Como parece ser rítmico en ella, Tartt publicó El jilguero más de diez años después de aquél segundo libro. La historia, también en consonancia con cierto espíritu que campeaba en las anteriores, refiere a un joven llamado Theo Decker al que hará vivir –o, mejor dicho, revivir– una serie de peripecias junto a otros personajes de encarnadura similar conformando un mosaico intenso donde la épica y las interioridades trazan una saga inquietante y perturbadora donde el protagonista hará lo imposible por zafar de lo que parece depararle el destino en medio del desgarro y las sorpresas. El de Decker, desde la habitación de hotel en que vive y disparado por un trauma adolescente, será un derrotero poblado de controversias, desilusiones, de momentos de temor y tensión pero también ciertamente maravillosos. El jilguero, que permitió a Tartt ser galardonada con un Pulitzer, puede leerse como una novela de iniciación, rica en formas de ver, de pensar el mundo y recorrida por una filigrana ética y crítica que por momentos la acerca al policial y otras a enfoques de ambicioso cuño filosófico.

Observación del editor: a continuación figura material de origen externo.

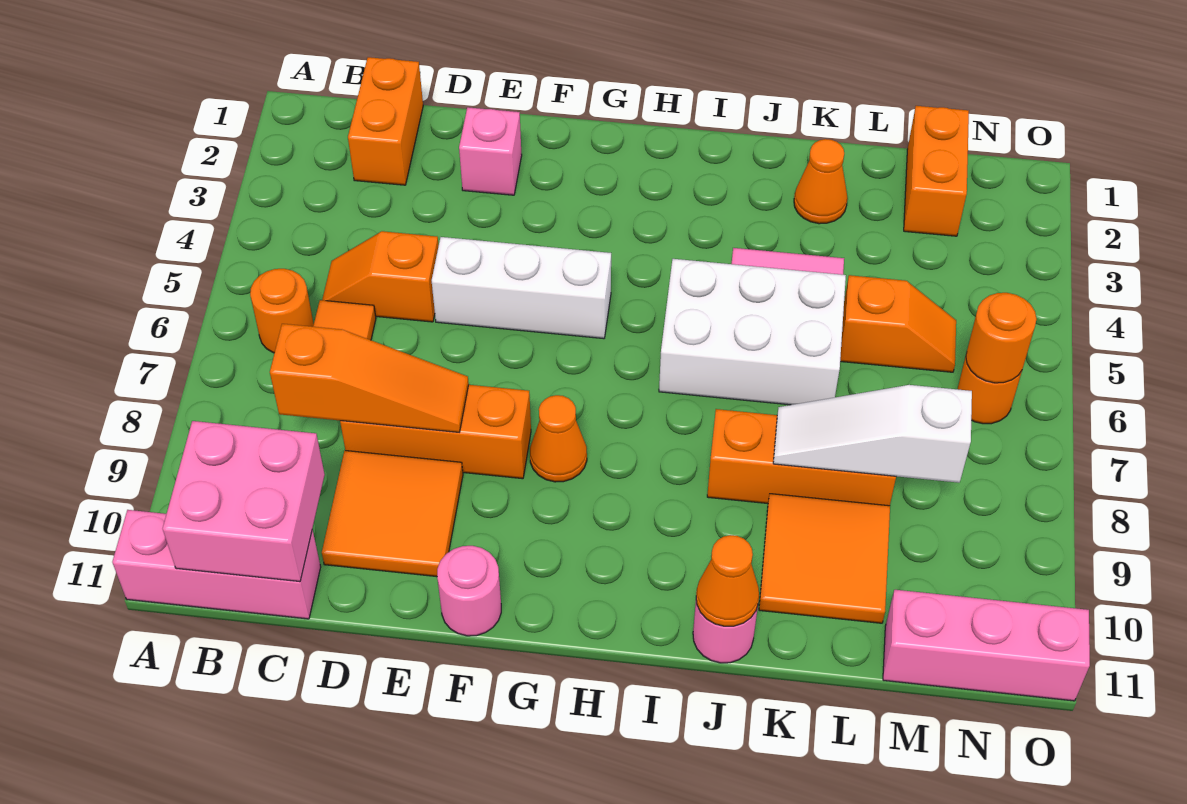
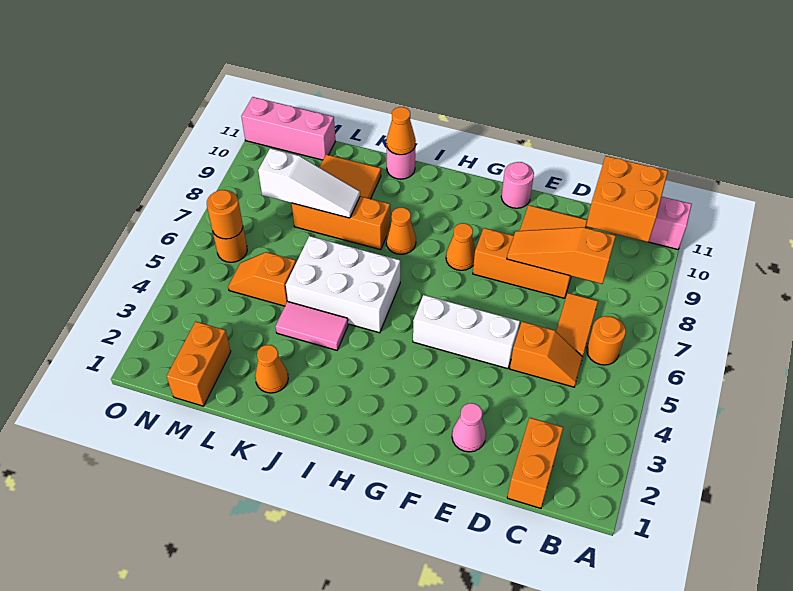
pink 2x2 brick [163,421,325,582] -> orange 2x2 brick [586,156,668,242]
pink 1x1 brick [459,107,522,195] -> pink 1x1 cone [452,403,486,452]
none -> orange 1x1 cone [386,208,416,254]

El jilguero del título remite a un cuadro de Carel Fabritius, quien fue discípulo de Rembrandt y maestro de Vermeer, que fue pintado en 1654 y del que Decker se apropió luego de una explosión en el Metropolitan Museum de New York y que en el presente de la acción será el disparador para las diversas experiencias, vitales y sintomáticas, permeadas por fracasos familiares y sentimentales, que recuerda desde su pieza de hotel, casi en un remedo de pintar la aldea para pintar “un” mundo.

El jilguero es la crónica acerca de la fatalidad y la dificultad en admitir la verdad: la idea de que no podemos controlar nuestro destino. Una idea que da mucho miedo”, señaló Tartt luego de recibir el premio Pulitzer de Ficción, un descontrol que ella sabe perfectamente como volver literatura.

 

El tiempo de la escritura

Reacia a los encuentros públicos y a las tomas de fotos o filmaciones, Donna Tartt llevó una vida de estudiante de bajo predicamento en los campus a los que asistió mientras escribía sus primeros poemas, hasta que a los 18 años, por insistencia del también escritor y docente Willie Morris, fue aceptada en una residencia de escritores en la universidad de su natal Mississippi. A los 28 años publicó El secreto, un libro que le llevó ocho años de preparación. Diez años después aparecería Un juego de niños,y por el que tuvo que responder acerca del tiempo que le llevaba escribir. “Mucha gente me pregunta por qué no escribo libros más rápido, y lo he intentado sólo para ver si era capaz. Pero trabajar de esa manera no es natural para mí. Estaría triste si sacase un libro cada tres o cuatro años. Y si yo no me divierto escribiendo, la gente no va a divertirse leyendo”, respondió en esa ocasión.